Trisha: We have a gas (propane) stove, but wood-burning smells great. I do like not having to go out in the cold and get wood. I used to live in a house that was heated by a wood-burning stove. I loved it, except for the wood-getting part.

What's your coldest memory/experience, and how did you survive?

Nathan: Winter camping with some guys on a snowshoe trip to the top of Quandary Peak. We had a fire going, but then when it came time to get into our tents and sleep, we were frigid. Temperatures were well below zero that night. Before starting our hike the next morning, we got into the car and drove around for a half-hour warming ourselves up.

Perry: Sledding/tobogganing at Waveland Golf Course in Des Moines, Iowa, as a kid. Melting snow got packed into every crevice of my clothing. Hot chocolate with marshmallows always seemed to revive me.

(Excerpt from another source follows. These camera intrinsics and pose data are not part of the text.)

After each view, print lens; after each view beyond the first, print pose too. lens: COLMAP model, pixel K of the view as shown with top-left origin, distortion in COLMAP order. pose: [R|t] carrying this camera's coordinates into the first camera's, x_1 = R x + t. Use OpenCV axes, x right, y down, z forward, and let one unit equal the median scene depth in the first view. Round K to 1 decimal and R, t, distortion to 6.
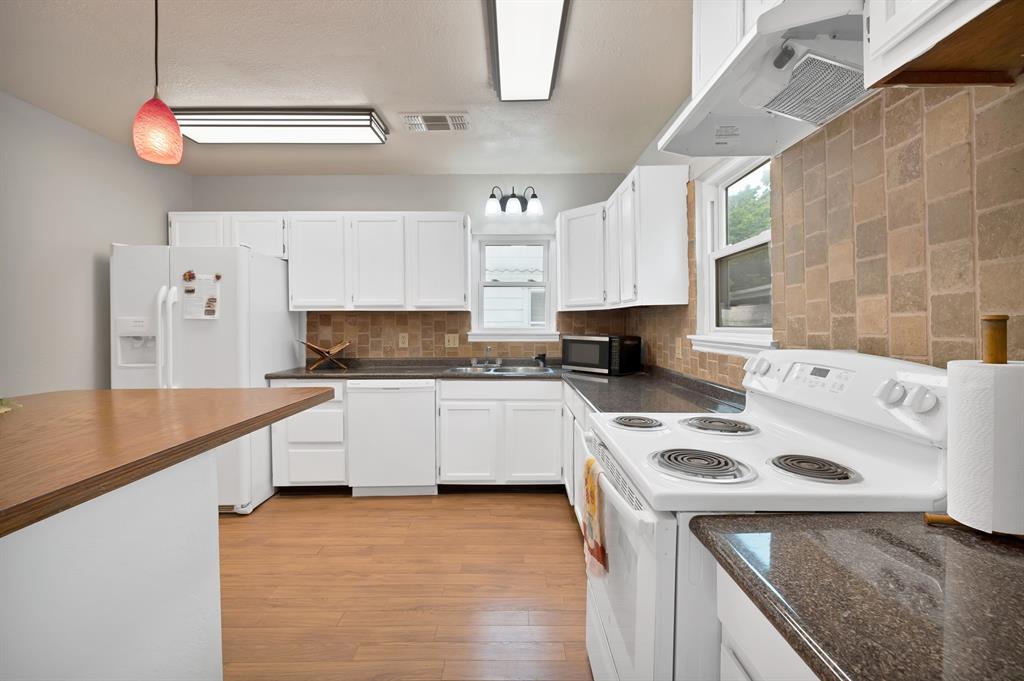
lens RADIAL K [[428.5, 0, 487.5], [0, 428.5, 337.7], [0, 0, 1]] dist [0.000507, 0.000079]
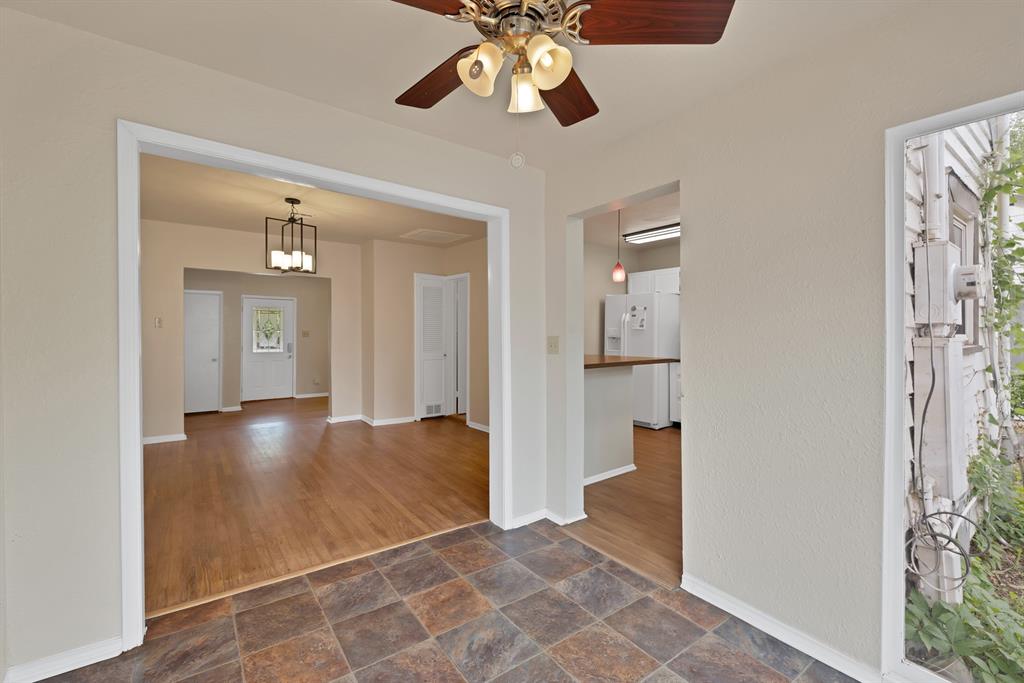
lens RADIAL K [[432.8, 0, 510.7], [0, 432.8, 332.2], [0, 0, 1]] dist [-0.000968, 0.000223]
pose [[0.594265, 0.005095, -0.804253, 0.648244], [-0.028253, 0.999495, -0.014544, 0.019540], [0.803773, 0.031365, 0.594109, -0.736885]]
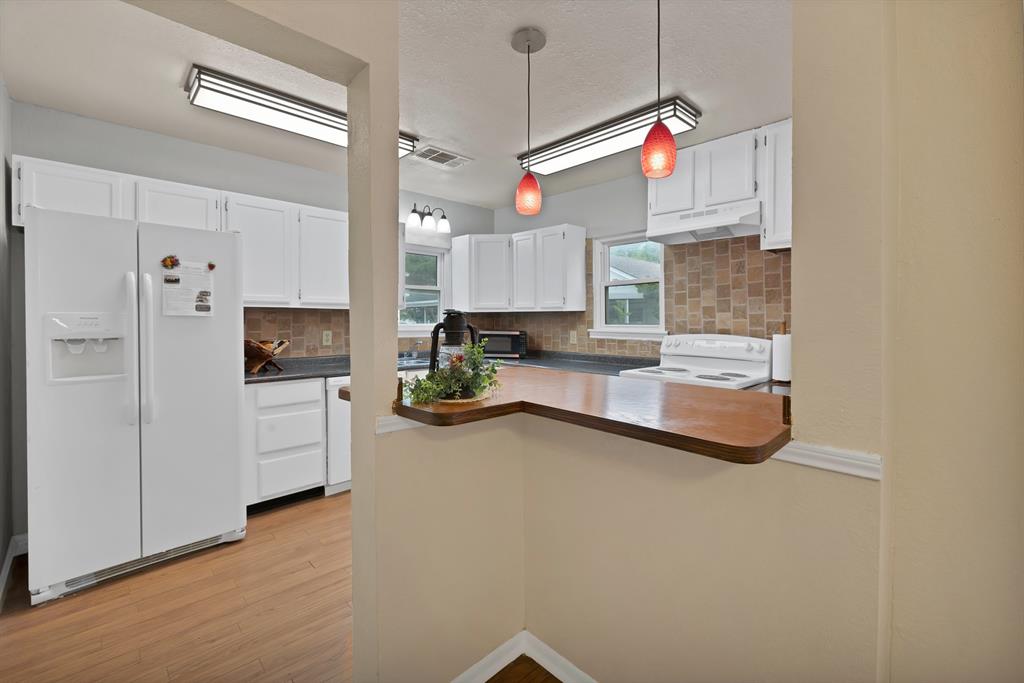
lens RADIAL K [[436.9, 0, 499.5], [0, 436.9, 329.3], [0, 0, 1]] dist [0.001077, 0.000223]
pose [[0.736469, -0.009538, 0.676404, -0.792066], [0.018096, 0.999821, -0.005605, -0.001897], [-0.676229, 0.016368, 0.736510, -0.020836]]
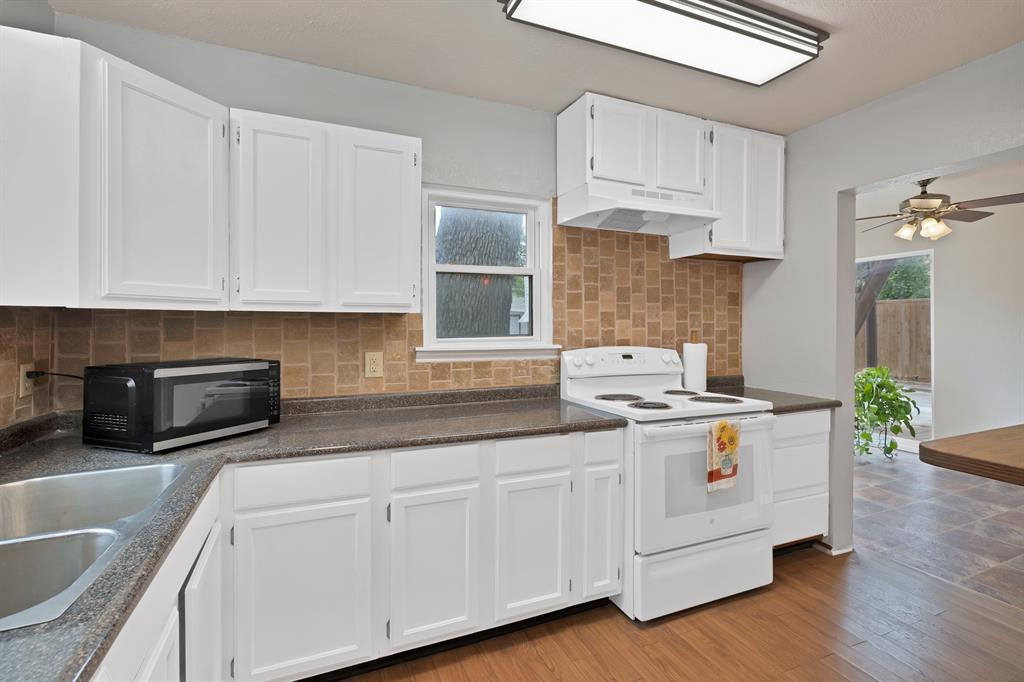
lens RADIAL K [[446.4, 0, 496.7], [0, 446.4, 327.8], [0, 0, 1]] dist [0.001431, 0.000147]
pose [[-0.384874, 0.002093, 0.922967, -0.399079], [0.036286, 0.999259, 0.012865, -0.045002], [-0.922255, 0.038442, -0.384665, 1.011850]]
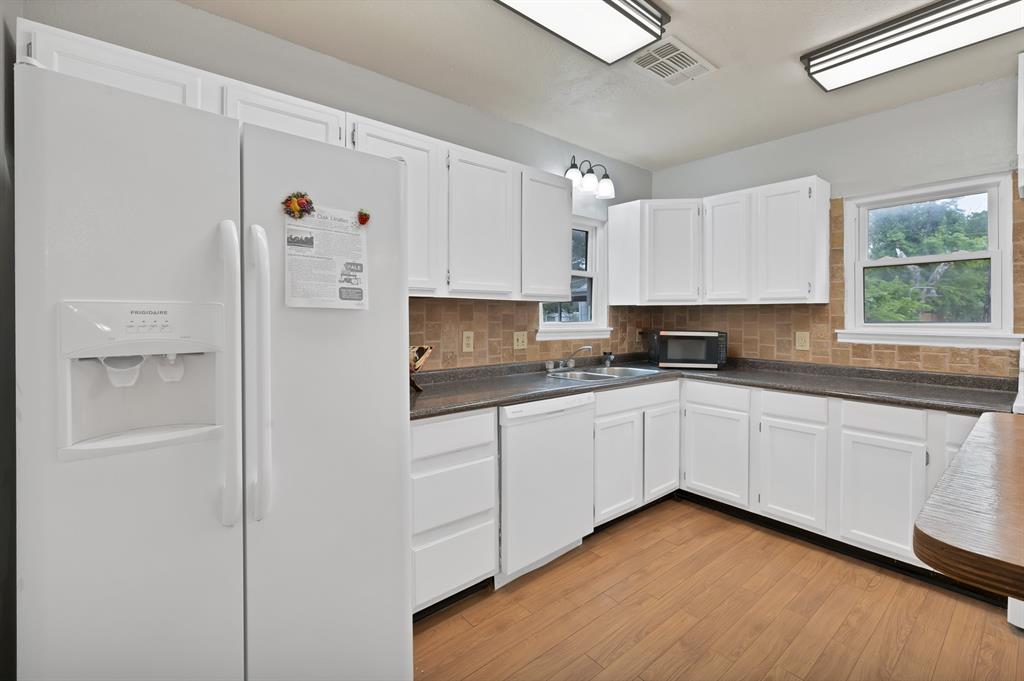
lens RADIAL K [[444.3, 0, 521.5], [0, 444.3, 323.0], [0, 0, 1]] dist [-0.000366, 0.000270]
pose [[0.766763, -0.004617, 0.641913, -0.802856], [0.015977, 0.999802, -0.011893, -0.019820], [-0.641731, 0.019375, 0.766685, 0.523556]]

Stephanie: I grew up in Colorado Springs, and one year there was a blizzard with five- to 10-foot drifts. Snow slushies (with apple juice), boxes of Russell Stover chocolates and dinner rolls thawed over candle flames. We played lots of board games and toasted grilled cheese sandwiches in our wood-burning stove. This makes one wonder why my brother and I were thawing dinner rolls over candle flames, but maybe our parents weren't around at that point and we weren't allowed to touch the stove and needed a snack?

Tina: The time my family decided to go for a “scenic drive” over Mt. Bachelor (central Oregon) in our big old Buick (which drove like a boat) and got stuck in a blizzard. Probably the one time in my childhood when I really thought we might die. I know we got stuck going up a hill and someone came along and helped us out, but the rest of the details are pretty fuzzy.

Trevor: I remember living through a couple of white-out blizzards as a paperboy in South Dakota. Then there was the elk hunt a few years ago with my dad and older brother when it snowed several inches and our tent was covered in ice the morning after the snow. We survived that ordeal by packing up and driving an hour south to Rifle, Colorado, where we ate a very large and very warm breakfast.

Trisha: Every morning feels like my coldest experience. I've had icky experiences riding out in the mountains and cross-country skiing. I just tough it out and try to imagine myself spending winters in Florida.